Instruction
Below are the records; copy each line in which "este" can be found.

Collected data
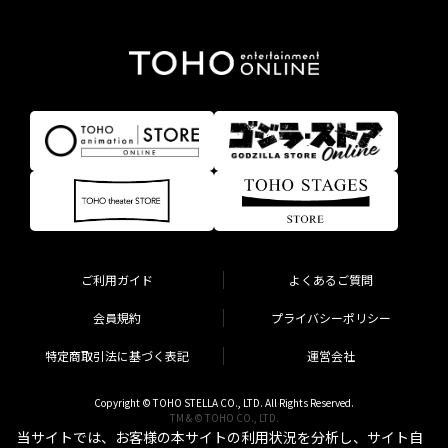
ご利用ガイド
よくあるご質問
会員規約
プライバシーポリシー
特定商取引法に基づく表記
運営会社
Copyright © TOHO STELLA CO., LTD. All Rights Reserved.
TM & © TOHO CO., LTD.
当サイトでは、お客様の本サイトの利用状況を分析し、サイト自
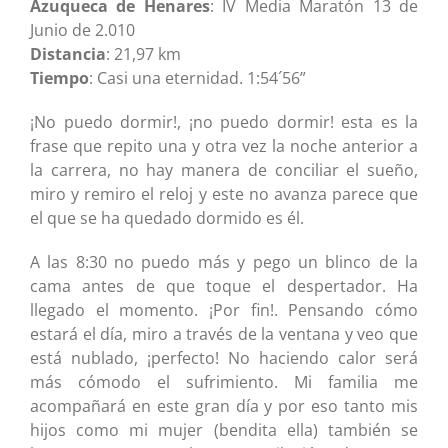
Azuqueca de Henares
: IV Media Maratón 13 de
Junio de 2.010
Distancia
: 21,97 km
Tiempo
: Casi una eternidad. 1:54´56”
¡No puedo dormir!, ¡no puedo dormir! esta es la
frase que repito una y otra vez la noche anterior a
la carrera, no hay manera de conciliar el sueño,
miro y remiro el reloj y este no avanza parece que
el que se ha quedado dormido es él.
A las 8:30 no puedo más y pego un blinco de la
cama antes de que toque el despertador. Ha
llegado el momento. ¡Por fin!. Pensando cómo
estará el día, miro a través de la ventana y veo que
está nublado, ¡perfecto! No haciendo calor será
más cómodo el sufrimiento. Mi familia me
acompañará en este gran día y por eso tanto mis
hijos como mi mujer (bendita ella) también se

* * *

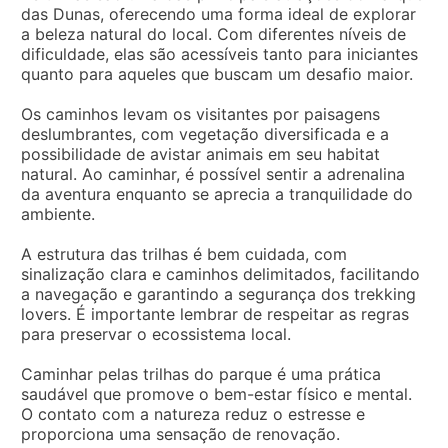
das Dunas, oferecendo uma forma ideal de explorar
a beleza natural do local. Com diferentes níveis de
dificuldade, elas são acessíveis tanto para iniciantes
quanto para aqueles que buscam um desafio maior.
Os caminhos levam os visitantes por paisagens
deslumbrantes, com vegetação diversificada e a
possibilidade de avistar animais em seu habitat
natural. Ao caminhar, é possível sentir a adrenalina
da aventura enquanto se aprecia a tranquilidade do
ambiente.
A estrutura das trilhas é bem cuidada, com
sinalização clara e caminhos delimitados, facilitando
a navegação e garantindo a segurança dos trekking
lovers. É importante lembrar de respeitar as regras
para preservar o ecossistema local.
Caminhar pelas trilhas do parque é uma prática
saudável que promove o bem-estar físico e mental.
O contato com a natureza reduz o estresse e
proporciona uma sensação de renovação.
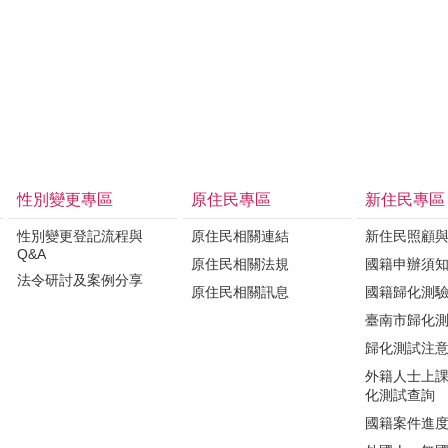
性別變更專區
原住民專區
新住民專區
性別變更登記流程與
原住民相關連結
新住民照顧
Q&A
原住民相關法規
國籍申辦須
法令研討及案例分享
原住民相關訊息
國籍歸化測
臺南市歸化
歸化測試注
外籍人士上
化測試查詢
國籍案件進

* * *

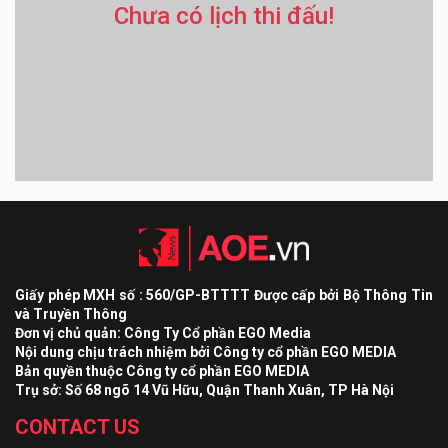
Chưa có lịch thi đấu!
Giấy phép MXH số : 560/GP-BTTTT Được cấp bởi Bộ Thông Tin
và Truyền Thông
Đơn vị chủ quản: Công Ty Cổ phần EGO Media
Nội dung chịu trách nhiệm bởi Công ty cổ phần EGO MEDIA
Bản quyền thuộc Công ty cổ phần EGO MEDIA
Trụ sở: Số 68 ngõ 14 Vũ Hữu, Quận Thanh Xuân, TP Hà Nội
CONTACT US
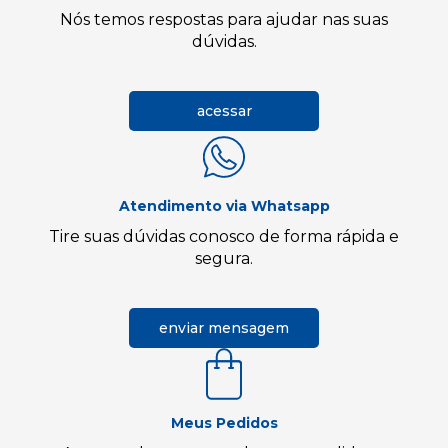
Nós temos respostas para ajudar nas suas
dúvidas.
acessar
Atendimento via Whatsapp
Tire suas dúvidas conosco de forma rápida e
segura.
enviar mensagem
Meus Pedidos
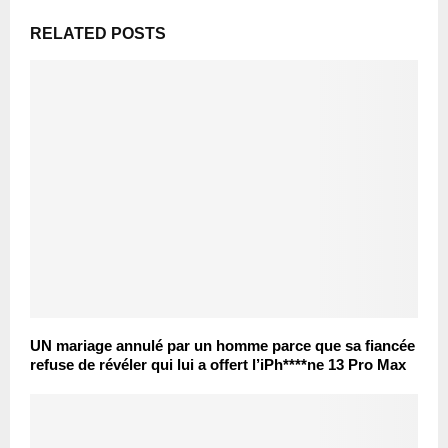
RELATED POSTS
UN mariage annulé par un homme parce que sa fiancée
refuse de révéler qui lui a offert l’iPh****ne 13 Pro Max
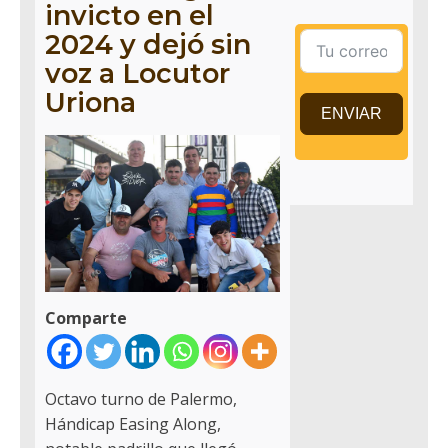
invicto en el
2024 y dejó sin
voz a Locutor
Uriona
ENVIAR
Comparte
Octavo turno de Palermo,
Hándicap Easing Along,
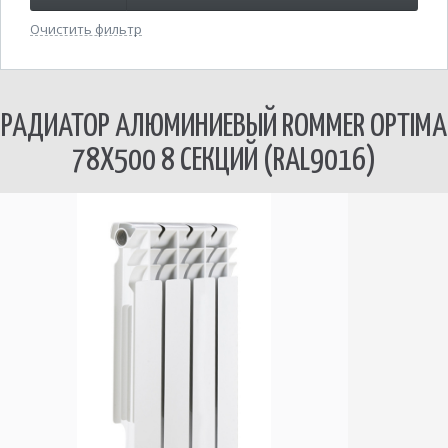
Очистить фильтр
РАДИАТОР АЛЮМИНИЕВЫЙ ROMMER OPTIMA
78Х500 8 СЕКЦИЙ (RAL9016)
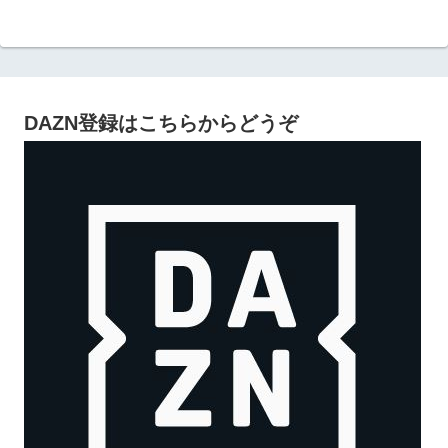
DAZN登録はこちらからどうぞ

Exercise answer
miro y remiro el reloj y este no avanza parece que
acompañará en este gran día y por eso tanto mis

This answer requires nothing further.